§ Exercise instructions
In the following listing, work out how many lines contain the string "tests", and state only that number.

§ Input material
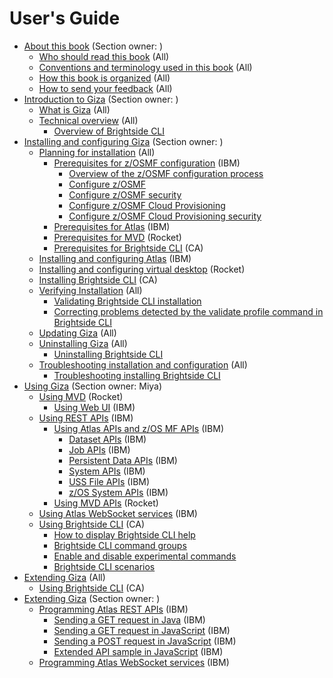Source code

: # User's Guide

-   [About this book](topics/aboutthisbook.md) (Section owner: )
    - [Who should read this book](topics/whoread.md) (All)
    - [Conventions and terminology used in this book](topics/conventions.md) (All)
    - [How this book is organized](topics/organized.md) (All)
    - [How to send your feedback](topics/feedback.md) (All)
-   [Introduction to Giza](topics/introduction.md) (Section owner: )
    - [What is Giza](topics/whatis.md) (All)
    - [Technical overview](topics/techoverview.md) (All)
        -   [Overview of Brightside CLI](topics/cli-releasenotes.md)
-   [Installing and configuring Giza](topics/installandconfig.md) (Section owner: )
    - [Planning for installation](topics/planinstall.md) (All)
        -   [Prerequisites for z/OSMF configuration](topics/prezosmf.md) (IBM)
            - [Overview of the z/OSMF configuration process](topics/cli-overviewzosmfconfig.md)
            - [Configure z/OSMF](topics/cli-configzosmf.md)
            - [Configure z/OSMF security](topics/cli-configzosmfsecurity.md)
            - [Configure z/OSMF Cloud Provisioning](topics/cli-configzosmfcloudprovisioning.md)
            - [Configure z/OSMF Cloud Provisioning security](topics/cli-configzosmfcloudprovisioningsecurity.md)
        -   [Prerequisites for Atlas](topics/preatlas.md) (IBM)
        -   [Prerequisites for MVD](topics/premvd.md) (Rocket)
        -   [Prerequisites for Brightside CLI](topics/precli.md) (CA)
    -   [Installing and configuring Atlas](topics/installingatlas.md) (IBM)
    -   [Installing and configuring virtual desktop](topics/installvirtualdesktop.md) (Rocket)
    -   [Installing Brightside CLI](topics/cli-installcli.md) (CA)
    -   [Verifying Installation](topics/verifyinstall.md) (All)
        - [Validating Brightside CLI installation](topics/cli-validateInstallation.md)
        - [Correcting problems detected by the validate profile command in Brightside CLI](topics/cli-validateInstallationcorrectproblems.md)
    -   [Updating Giza](topics/applyservices.md) (All)
    -   [Uninstalling Giza](topics/uninstallingatlas.md) (All)
        -   [Uninstalling Brightside CLI](topics/cli-uninstallcli.md)
    -   [Troubleshooting installation and configuration](topics/troubleshoot.md) (All)
        -   [Troubleshooting installing Brightside CLI](topics/cli-troubleshootinginstallingcli.md)
-   [Using Giza](topics/using.md) (Section owner: Miya)
    -   [Using MVD](topics/usingmvd.md) (Rocket)
        - [Using Web UI](topics/usingwebui.md) (IBM)
    -   [Using REST APIs](topics/usingrestapis.md) (IBM)
        -   [Using Atlas APIs and z/OS MF APIs](topics/usingatlasrestapis.md) (IBM)
            -   [Dataset APIs](topics/datasetapis.md) (IBM)
            -   [Job APIs](topics/jobapis.md) (IBM)
            -   [Persistent Data APIs](topics/persistentdataapis.md) (IBM)
            -   [System APIs](topics/systemapi.md) (IBM)
            -   [USS File APIs](topics/ussfileapis.md) (IBM)
            -   [z/OS System APIs](topics/systemapis.md) (IBM)
        -   [Using MVD APIs](topics/usingmvdapis.md) (Rocket)
    -   [Using Atlas WebSocket services](topics/websocket.md) (IBM)
    -   [Using Brightside CLI](topics/cli-usingcli.md) (CA)
        -  [How to display Brightside CLI help](topics/cli-howtodisplaybrightsidehelp.md)
        -  [Brightside CLI command groups](topics/cli-commandgroups.md)
        -  [Enable and disable experimental commands](topics/cli-enabledisablexperimentalcommands.md)
        -  [Brightside CLI scenarios](topics/cli-scenarios.md)  
-   [Extending Giza](topics/extend.md) (All)
    -   [Using Brightside CLI](topics/usingcli.md) (CA)
-   [Extending Giza](topics/extend.md) (Section owner: )
    -   [Programming Atlas REST APIs](topics/programrestapi.md) (IBM)
        - [Sending a GET request in Java](topics/getrequestinjava.md) (IBM)
        - [Sending a GET request in JavaScript](topics/getrequestsinjavascript.md) (IBM)
        - [Sending a POST request in JavaScript](topics/postrequestinjavascript.md) (IBM)
        - [Extended API sample in JavaScript](topics/extendedapisample.md) (IBM)
    -   [Programming Atlas WebSocket services](topics/programwebsocket.md) (IBM)
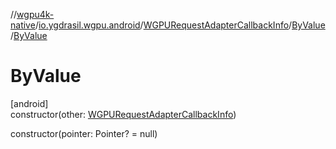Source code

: //[wgpu4k-native](../../../../index.md)/[io.ygdrasil.wgpu.android](../../index.md)/[WGPURequestAdapterCallbackInfo](../index.md)/[ByValue](index.md)/[ByValue](-by-value.md)

# ByValue

[android]\
constructor(other: [WGPURequestAdapterCallbackInfo](../index.md))

constructor(pointer: Pointer? = null)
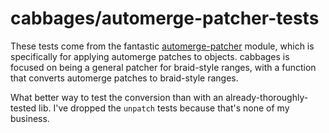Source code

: # cabbages/automerge-patcher-tests

These tests come from the fantastic
[automerge-patcher](https://github.com/onsetsoftware/automerge-patcher) module,
which is specifically for applying automerge patches to objects. cabbages is
focused on being a general patcher for braid-style ranges, with a function that
converts automerge patches to braid-style ranges.

What better way to test the conversion than with an already-thoroughly-tested
lib. I've dropped the `unpatch` tests because that's none of my business.
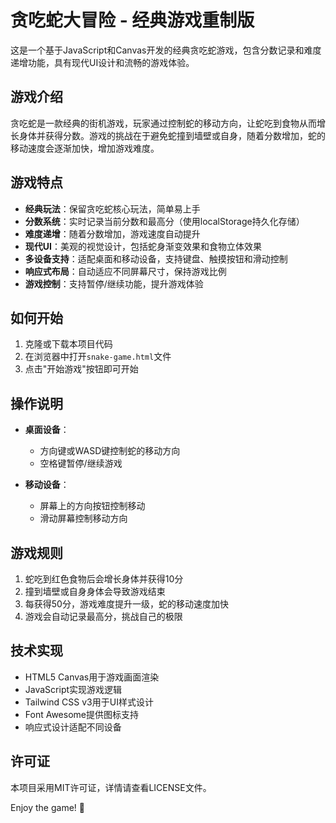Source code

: # 贪吃蛇大冒险 - 经典游戏重制版

这是一个基于JavaScript和Canvas开发的经典贪吃蛇游戏，包含分数记录和难度递增功能，具有现代UI设计和流畅的游戏体验。

## 游戏介绍

贪吃蛇是一款经典的街机游戏，玩家通过控制蛇的移动方向，让蛇吃到食物从而增长身体并获得分数。游戏的挑战在于避免蛇撞到墙壁或自身，随着分数增加，蛇的移动速度会逐渐加快，增加游戏难度。

## 游戏特点

- **经典玩法**：保留贪吃蛇核心玩法，简单易上手
- **分数系统**：实时记录当前分数和最高分（使用localStorage持久化存储）
- **难度递增**：随着分数增加，游戏速度自动提升
- **现代UI**：美观的视觉设计，包括蛇身渐变效果和食物立体效果
- **多设备支持**：适配桌面和移动设备，支持键盘、触摸按钮和滑动控制
- **响应式布局**：自动适应不同屏幕尺寸，保持游戏比例
- **游戏控制**：支持暂停/继续功能，提升游戏体验

## 如何开始

1. 克隆或下载本项目代码
2. 在浏览器中打开`snake-game.html`文件
3. 点击"开始游戏"按钮即可开始

## 操作说明

- **桌面设备**：
  - 方向键或WASD键控制蛇的移动方向
  - 空格键暂停/继续游戏

- **移动设备**：
  - 屏幕上的方向按钮控制移动
  - 滑动屏幕控制移动方向

## 游戏规则

1. 蛇吃到红色食物后会增长身体并获得10分
2. 撞到墙壁或自身身体会导致游戏结束
3. 每获得50分，游戏难度提升一级，蛇的移动速度加快
4. 游戏会自动记录最高分，挑战自己的极限

## 技术实现

- HTML5 Canvas用于游戏画面渲染
- JavaScript实现游戏逻辑
- Tailwind CSS v3用于UI样式设计
- Font Awesome提供图标支持
- 响应式设计适配不同设备


## 许可证

本项目采用MIT许可证，详情请查看LICENSE文件。

 Enjoy the game! 🐍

§ Answer to the exercise
3